Il espèrent, enfin, que la manœuvre permettra d’occulter la solution qui pourrait autrement apparaîtrait comme la plus évidente et la plus juste : augmenter les impôts des riches et baisser les taux d’intérêts des rentiers.

Messages

  • J’AI EU PEUR !

    j’avais cru un instant que la gauche au pouvoir , avait participé à l’alourdissement de la dette de l’etat , vous me rassurez , seuls les partis de droite , ont augmenté cette enorme dette pour que les enfants de riches en beneficient , salauds de droite , et bravo à la gauche qui avec ses petits bras musclés a essayé depuis 1981 d’effacer cette horrible dette !
    claude de toulouse .

    • Et puis la gauche au pouvoir n’a jamais utilisé la dette pour nous faire avaler la pillule !
      J’ai dû rêver....
      La dette, la crise, on nous la ressort à chaque fois qu’on veut casser les protections sociales.
      A propos je vous conseille découter l’emission de La-bas si j’y suis "vive la crise"
      sur le site http://www.la-bas.org/ emission du 6 janvier.

      Francesca

    • oui Claude. Et c’est justement contrainte et forcée par le poids in-su-por-table de cette dette que la gauche plurielle n’ a pas pu faire autrement et a du privatiser comme jamais on ne l’avais fait auparavant. C’est pas idéologique, c’est réaliste comme on dit maintenant !

      Assez rigolé, on dirait bien que Filoche n’arrive pas à se départir d’une certain discours dominant sur ce sujet. Du coup je comprends mieux pourquoi il reste au PS !
      A la lecture du papier de Filoche j’ai l’impression qu’il reprend le cliché "il faut gérer le pays comme on gère son budget personnel". Filoche explique que la dette explose car l’Etat emprunte aux riches ce qu’il n’ose pas leur prélever. Là on ne peut être que d’accord évidemment. Et effectivement à cet égard une révolution fiscale me parait indispensable.
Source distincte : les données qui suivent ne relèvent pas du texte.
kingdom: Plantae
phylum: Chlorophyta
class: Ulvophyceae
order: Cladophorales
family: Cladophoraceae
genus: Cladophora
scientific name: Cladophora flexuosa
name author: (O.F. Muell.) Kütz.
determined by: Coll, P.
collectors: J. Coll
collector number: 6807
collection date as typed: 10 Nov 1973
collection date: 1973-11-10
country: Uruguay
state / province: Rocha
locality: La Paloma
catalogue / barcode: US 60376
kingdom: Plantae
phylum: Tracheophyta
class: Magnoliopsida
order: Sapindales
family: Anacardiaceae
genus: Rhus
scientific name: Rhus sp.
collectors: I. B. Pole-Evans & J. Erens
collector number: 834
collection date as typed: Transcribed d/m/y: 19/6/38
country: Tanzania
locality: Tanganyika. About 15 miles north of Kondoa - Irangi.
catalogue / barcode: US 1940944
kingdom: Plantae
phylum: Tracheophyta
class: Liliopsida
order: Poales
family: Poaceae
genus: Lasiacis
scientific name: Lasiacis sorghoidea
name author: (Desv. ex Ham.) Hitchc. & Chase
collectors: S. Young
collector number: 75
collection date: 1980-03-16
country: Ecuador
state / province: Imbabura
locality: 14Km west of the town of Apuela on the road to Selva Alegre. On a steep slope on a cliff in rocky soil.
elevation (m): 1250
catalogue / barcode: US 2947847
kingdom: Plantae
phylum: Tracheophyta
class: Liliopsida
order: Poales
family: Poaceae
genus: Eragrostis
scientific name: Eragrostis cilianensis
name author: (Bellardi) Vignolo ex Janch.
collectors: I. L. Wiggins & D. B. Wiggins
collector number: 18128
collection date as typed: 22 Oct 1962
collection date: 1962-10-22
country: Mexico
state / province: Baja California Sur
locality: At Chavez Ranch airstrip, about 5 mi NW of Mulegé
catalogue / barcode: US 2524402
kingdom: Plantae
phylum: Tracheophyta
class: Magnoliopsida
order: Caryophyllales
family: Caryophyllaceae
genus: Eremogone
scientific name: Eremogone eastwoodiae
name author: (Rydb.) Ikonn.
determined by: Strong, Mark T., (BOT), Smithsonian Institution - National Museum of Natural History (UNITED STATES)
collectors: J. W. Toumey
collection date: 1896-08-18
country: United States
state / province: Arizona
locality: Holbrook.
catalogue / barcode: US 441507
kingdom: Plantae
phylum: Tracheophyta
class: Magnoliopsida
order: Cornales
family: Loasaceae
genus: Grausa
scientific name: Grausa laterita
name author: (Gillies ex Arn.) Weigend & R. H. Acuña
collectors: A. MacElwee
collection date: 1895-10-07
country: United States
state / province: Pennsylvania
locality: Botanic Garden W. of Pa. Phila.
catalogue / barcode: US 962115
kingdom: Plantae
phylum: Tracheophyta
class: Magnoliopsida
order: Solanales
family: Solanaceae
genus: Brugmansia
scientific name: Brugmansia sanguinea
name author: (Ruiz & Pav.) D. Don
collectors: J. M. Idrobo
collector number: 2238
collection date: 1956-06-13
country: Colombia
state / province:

      Mais la dette de l’Etat n’est pas de la même nature qu’une dette dans le budget familial contrairement à ce que nous répètent tous les ministres de l’économie successifs : la dette de l’Etat résulte des investissements (sociaux ou d’infrastructures) qui bénéficieront aux générations suivantes. Ces investissements permettront à celles-ci de générer davantage de richesses, il est donc juste que ces générations remboursent la dette.

      Ne nous laissons pas intoxiquer par le discours dominant expliquant que nous devons nous serrer la ceinture et que la priorité des priorités c’est le remboursement de la dette ! Et ce d’autant plus qu’une simple politique fiscale de gauche permettrait de s’y attaquer de front !

      Jips

    • petit commentaire zaz ,

      je ne sais plus qui a dit : " on ne prete qu’aux riches et on a raison car les pauvres ont quelques difficultés à rembourser "
      l’on pourrait dire aussi : on n’emprunte qu’aux riches , car les pauvres n’ont pas de quoi preter !

    • Moi, je voudrais bien avoir le droit de critiquer la droite sans critiquer la gauche.
      Et aussi de critiquer la gauche comme la droite.
      Et pourquoi pas de critiquer la gauche et pas la droite.
      Selon les cas.

      C’est trop demander ?
      C’est comme au supermarché, on a pas le droit de défaire les emballages ?

      MC

    • Moi aussi j’ai eu peur Claude !

      J’ai pensé que ces messieurs allaient dénoncer la gauche pour avoir :
       commencer le massacre des services publics ;
       introduit le libéralisme dur et assassin vers 1982/1983 ;
       privatiser comme personne n’avait fait avant eux, ni après d’ailleurs ;
       abreuver les patrons d’aides et de réductions de charges sociales sans aucune contrepartie.

      L’équipe d’oligarques ultra-libéraux en place actuellement va certainement faire mieux mais, à ce jour, ces messieurs ne peuvent certainement pas dire que la gauche caviar a trahi ses électeurs.